Hier stellt sich die Frage, für wen oder welche Arbeiten sich die iPad-Version von Resolve eignet. Wer vom Dreh kommend, in welchem Verkehrsmittel auch immer, Zeit hat, kann sofort beginnen, Material mit dem iPad auszusuchen und dieses in einem Rohschnitt zu montieren. Eine Tonbearbeitung, die mehr als rudimentär ist, gestaltet sich aus dem oben genannten Grund und der etwas umständlichen Pegelung, die im Inspektor erfolgen muss, eher schwierig oder aufwändig.
Cut-Page
Einfacher ist die Bildbearbeitung, da mit nur einem Klick auf Vollbild umgeschaltet werden kann. Dankenswerterweise lässt sich die Position auch im Vollbildmodus sehr präzise steuern und framegenau positionieren. Möglich ist das durch eine »Fingersteuerung«, die es nur hier in der iPad- nicht aber in der Desktop Version gibt. Die »Fingersteuerung« steht auch in der Bearbeiten-Ansicht zur Verfügung.
Die Finger zur Steuerung und Auswahl kleiner Elemente zu nutzen, ist je nach Größe der Finger unter Umständen gar nicht so einfach. Der Apple Pencil erlaubt eine präzisere Bearbeitung beispielweise beim genauen Trimmen von Clips oder Transitions. Noch einfacher lässt sich arbeiten, wenn ein Resolve Speed Editor zur Hand ist. Viele Arbeitsschritte können in sehr viel weniger Zeit erledigt werden.

- _BEREITGESTELLTES MATERIAL_:

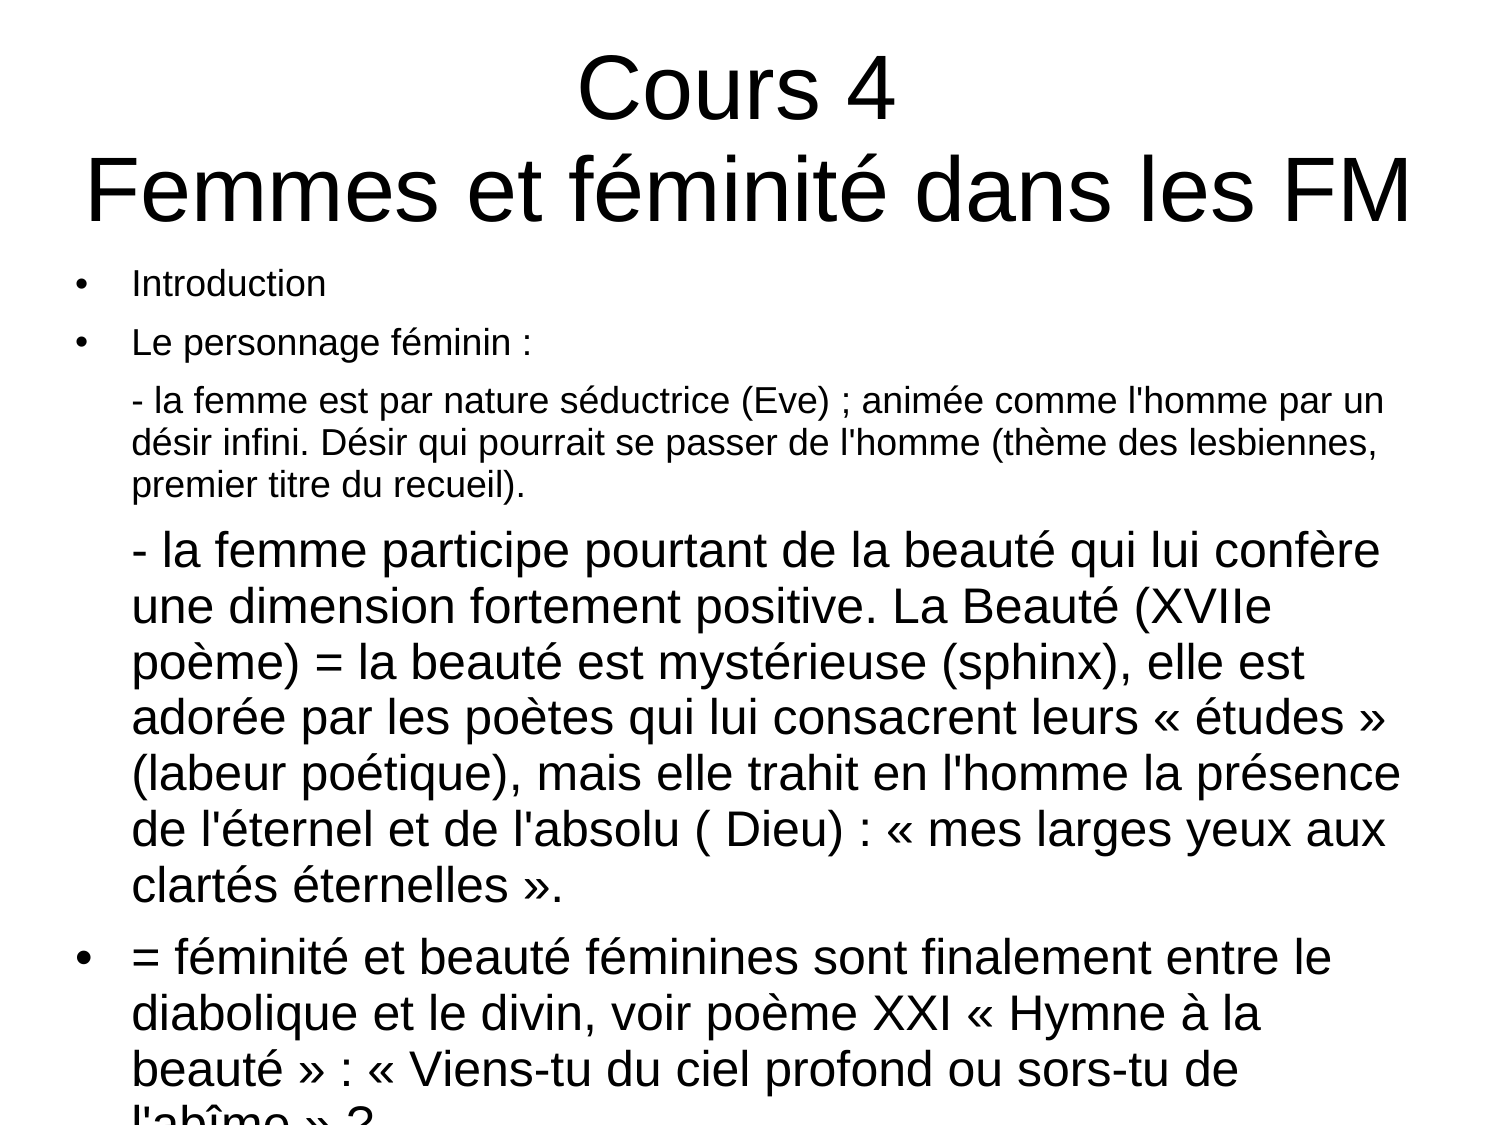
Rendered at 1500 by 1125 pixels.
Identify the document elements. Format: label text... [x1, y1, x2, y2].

title Cours 4 Femmes et féminité dans les FM [75, 21, 1426, 257]
list Introduction Le personnage féminin : - la femme est par nature séductrice (Eve) ; animée comme l'homme par un désir infini. Désir qui pourrait se passer de l'homme (thème des lesbiennes, premier titre du recueil). - la femme participe pourtant de la beauté qui lui confère une dimension fortement positive. La Beauté (XVIIe poème) = la beauté est mystérieuse (sphinx), elle est adorée par les poètes qui lui consacrent leurs « études » (labeur poétique), mais elle trahit en l'homme la présence de l'éternel et de l'absolu ( Dieu) : « mes larges yeux aux clartés éternelles ». = féminité et beauté féminines sont finalement entre le diabolique et le divin, voir poème XXI « Hymne à la beauté » : « Viens-tu du ciel profond ou sors-tu de l'abîme » ? [75, 262, 1426, 1125]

- _AUFGABEN_:
- a) Welches Zubehör ermöglicht laut dem Artikel über Resolve auf dem iPad eine präzisere Bearbeitung, etwa beim genauen Trimmen von Clips?
- b) Führe den Artikel über Resolve auf dem iPad im Anschluss an seinen letzten Satz weiter.

- _ERGEBNISSE IN REIHENFOLGE_:
- a) Der Apple Pencil.

- b)
Das fängt bei der Umschaltung von Source zu Timeline — oder umgekehrt — an, geht über das Setzen von »In« und »Out«, dem Trimmen der Clips bis hin zum schnellen Umschalten auf Vollbild und zurück. Wir fanden den Speed Editor hier am iPad noch sinnvoller als ohnehin schon bei der Desktop-Version.
Auch wenn in Resolve fürs iPad mit Proxy Medien gearbeitet werden kann, müssen sie schon in der Kamera oder anderweitig erzeugt werden, denn in der App ist das —zumindest bislang — nicht möglich.
Bleibt noch zu erwähnen, dass die Höhe der Timeline zugunsten der anderen Elemente mit dem »Hamburger-Symbol« stufenlos verringert werden kann.
Color-Page
Auch die Color-Page sieht ihrem Pendant in der Desktop-Version sehr ähnlich.
Allerdings wird im Vergleich zur Cut-Page hier der Anzeigebereich der Nodes nicht durch das Aufrufen von Gallery oder LUTs verdrängt.
Lässt man sich jedoch die Clips oder die Timeline zeigen, schrumpft das Bild auf die Größe einer größeren »Sondermarke« zusammen.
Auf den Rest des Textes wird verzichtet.